* _DOCUMENT SOURCE_:
****************************************
Le chômage continue à augmenter, nos troupes s’enlisent en Centrafrique, on est au bord de la guerre en Crimée mais la presse de ce matin se demande si Jean-François Copé n’aurait pas, avec deux de ses copains, tapé dans la caisse (de l’UMP), si Serge Dassault n’aurait pas acheté des voix pour se faire élire maire de Corbeil et si Claude Goasguen n’aurait pas flirté avec l’extrême-droite dans sa lointaine jeunesse.
Autant dire que la campagne pour les municipales bat son plein et que les socialistes qui redoutent de recevoir la déculotté qu’ils méritent font feu de tout bois. C’est un grand classique dans notre vie politique. Les « affaires » sortent (ou ressortent) en période électorale. Au lieu d’ouvrir les grands débats ce qui pourrait mettre mal à l’aise tout le monde, on préfère rester au niveau des pâquerettes, c’est-à-dire patauger dans la boue.
En fait, il n’y a rien de très nouveau dans le déballage d’aujourd’hui. Tout le monde sait que le patron (contesté) de l’UMP qui passe ses vacances sur le yacht d’un marchand d’armes aime passionnément l’argent, en bon petit sarkoziste qu’il est, que le sénateur-avionneur-milliardaire de l’Essonne n’a jamais hésité à donner de sa personne et de sa fortune comme le faisait déjà son père et comme commence à le faire son fils et que le député-maire du XVIème n’incarne pas vraiment la gauche en mouvement.
****************************************
* _DONNÉES AFFICHÉES_:
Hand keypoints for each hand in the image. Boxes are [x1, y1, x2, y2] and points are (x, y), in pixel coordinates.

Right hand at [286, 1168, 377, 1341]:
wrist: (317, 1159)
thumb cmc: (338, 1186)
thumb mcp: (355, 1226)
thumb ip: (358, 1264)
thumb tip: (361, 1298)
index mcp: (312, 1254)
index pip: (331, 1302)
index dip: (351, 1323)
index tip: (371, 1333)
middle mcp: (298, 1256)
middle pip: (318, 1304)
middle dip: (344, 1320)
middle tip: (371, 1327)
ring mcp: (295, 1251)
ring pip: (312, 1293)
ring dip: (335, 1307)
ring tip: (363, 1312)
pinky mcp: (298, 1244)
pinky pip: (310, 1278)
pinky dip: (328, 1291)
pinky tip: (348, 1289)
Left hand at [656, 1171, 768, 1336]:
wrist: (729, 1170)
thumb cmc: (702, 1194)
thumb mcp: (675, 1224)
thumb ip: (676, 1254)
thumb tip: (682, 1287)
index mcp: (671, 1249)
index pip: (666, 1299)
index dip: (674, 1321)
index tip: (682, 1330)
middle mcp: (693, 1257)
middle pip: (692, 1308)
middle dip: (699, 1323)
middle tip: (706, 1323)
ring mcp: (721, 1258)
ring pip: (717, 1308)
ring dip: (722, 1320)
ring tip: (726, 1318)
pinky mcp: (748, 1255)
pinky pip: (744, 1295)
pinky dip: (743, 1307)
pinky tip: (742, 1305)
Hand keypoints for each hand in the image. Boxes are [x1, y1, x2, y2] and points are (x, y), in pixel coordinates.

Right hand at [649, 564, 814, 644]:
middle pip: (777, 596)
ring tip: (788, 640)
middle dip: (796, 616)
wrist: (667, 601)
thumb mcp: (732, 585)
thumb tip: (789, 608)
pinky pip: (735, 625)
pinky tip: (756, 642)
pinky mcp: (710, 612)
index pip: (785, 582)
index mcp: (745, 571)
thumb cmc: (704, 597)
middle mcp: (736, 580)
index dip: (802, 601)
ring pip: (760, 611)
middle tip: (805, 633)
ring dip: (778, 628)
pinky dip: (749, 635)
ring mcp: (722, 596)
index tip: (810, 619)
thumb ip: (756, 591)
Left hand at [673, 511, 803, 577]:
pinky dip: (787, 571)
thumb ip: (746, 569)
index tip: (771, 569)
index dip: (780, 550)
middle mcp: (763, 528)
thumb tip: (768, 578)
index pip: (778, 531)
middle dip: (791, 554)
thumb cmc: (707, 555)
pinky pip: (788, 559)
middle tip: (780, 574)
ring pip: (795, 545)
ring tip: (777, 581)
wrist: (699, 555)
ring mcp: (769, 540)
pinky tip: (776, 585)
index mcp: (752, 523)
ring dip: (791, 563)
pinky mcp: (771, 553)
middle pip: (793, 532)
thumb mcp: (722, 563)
****************************************
* _TRAVAIL DEMANDÉ_:
**1.** Dressez la liste de toutes les personnes que le texte sur les affaires en période de municipales désigne par leur prénom et leur nom.
**2.** Reprenez le texte sur les affaires en période de municipales et poursuivez-le après sa dernière phrase.

* _RÉPONSES PAR POINT_:
**1.** Jean-François Copé, Serge Dassault, Claude Goasguen

**2.**
On peut simplement s’étonner que ceux qui balancent ainsi les boules puantes n’aient toujours pas compris le tort qu’ils se faisaient aussi à eux-mêmes. Il y a bien longtemps que les Français sont convaincus qu’« ils sont tous pourris », de droite comme de gauche. Quand les anciens amis de Cahuzac (ou éventuellement de DSK) s’attaquent à l’honnêteté de Copé ils ne redorent pas pour autant leur blason. Ils font simplement le jeu du Front National qui, n’ayant jamais été au pouvoir, est le seul à avoir le droit de jouer les vierges effarouchées et les donneurs de leçons.
Manuel Valls ayant lancé l’offensive contre Goasguen, étant, comme Dassault, élu de l’Essonne et sachant qu’il aura vraisemblablement Copé comme adversaire lors des prochaines compétitions, les « experts » le soupçonnent fort d’être derrière cette offensive tous azimuts. Depuis Fouché duc d’Otrante, le ministre de l’Intérieur a d’ailleurs toujours été le grand maître des basses œuvres, des coups tordus, des cabinets noirs de la République.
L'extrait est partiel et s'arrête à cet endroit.